### Records provided

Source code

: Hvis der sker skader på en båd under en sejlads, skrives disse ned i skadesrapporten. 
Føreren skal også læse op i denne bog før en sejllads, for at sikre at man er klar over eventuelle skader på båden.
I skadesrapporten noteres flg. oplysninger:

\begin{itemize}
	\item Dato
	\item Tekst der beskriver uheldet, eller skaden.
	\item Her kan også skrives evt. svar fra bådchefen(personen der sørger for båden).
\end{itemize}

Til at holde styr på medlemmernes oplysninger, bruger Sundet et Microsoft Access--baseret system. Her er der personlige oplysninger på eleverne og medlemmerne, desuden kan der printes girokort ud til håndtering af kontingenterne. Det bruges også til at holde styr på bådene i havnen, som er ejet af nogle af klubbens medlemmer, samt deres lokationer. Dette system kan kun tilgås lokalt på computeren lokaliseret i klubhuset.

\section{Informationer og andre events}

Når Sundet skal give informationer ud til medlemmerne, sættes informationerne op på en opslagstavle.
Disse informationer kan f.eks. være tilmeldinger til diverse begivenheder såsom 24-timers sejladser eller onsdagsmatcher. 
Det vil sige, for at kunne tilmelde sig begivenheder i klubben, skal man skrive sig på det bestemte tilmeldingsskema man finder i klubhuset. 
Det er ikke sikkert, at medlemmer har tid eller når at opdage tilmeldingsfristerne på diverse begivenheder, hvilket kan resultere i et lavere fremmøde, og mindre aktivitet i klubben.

######

#### Brief:
Word for word, restate the lines of the listing above starting at the line with "Til at holde styr på medlemmernes" and ending at the line with "Det vil sige, for", and nothing outside them.

#### Answer for this exercise:
Til at holde styr på medlemmernes oplysninger, bruger Sundet et Microsoft Access--baseret system. Her er der personlige oplysninger på eleverne og medlemmerne, desuden kan der printes girokort ud til håndtering af kontingenterne. Det bruges også til at holde styr på bådene i havnen, som er ejet af nogle af klubbens medlemmer, samt deres lokationer. Dette system kan kun tilgås lokalt på computeren lokaliseret i klubhuset.

\section{Informationer og andre events}

Når Sundet skal give informationer ud til medlemmerne, sættes informationerne op på en opslagstavle.
Disse informationer kan f.eks. være tilmeldinger til diverse begivenheder såsom 24-timers sejladser eller onsdagsmatcher. 
Det vil sige, for at kunne tilmelde sig begivenheder i klubben, skal man skrive sig på det bestemte tilmeldingsskema man finder i klubhuset. 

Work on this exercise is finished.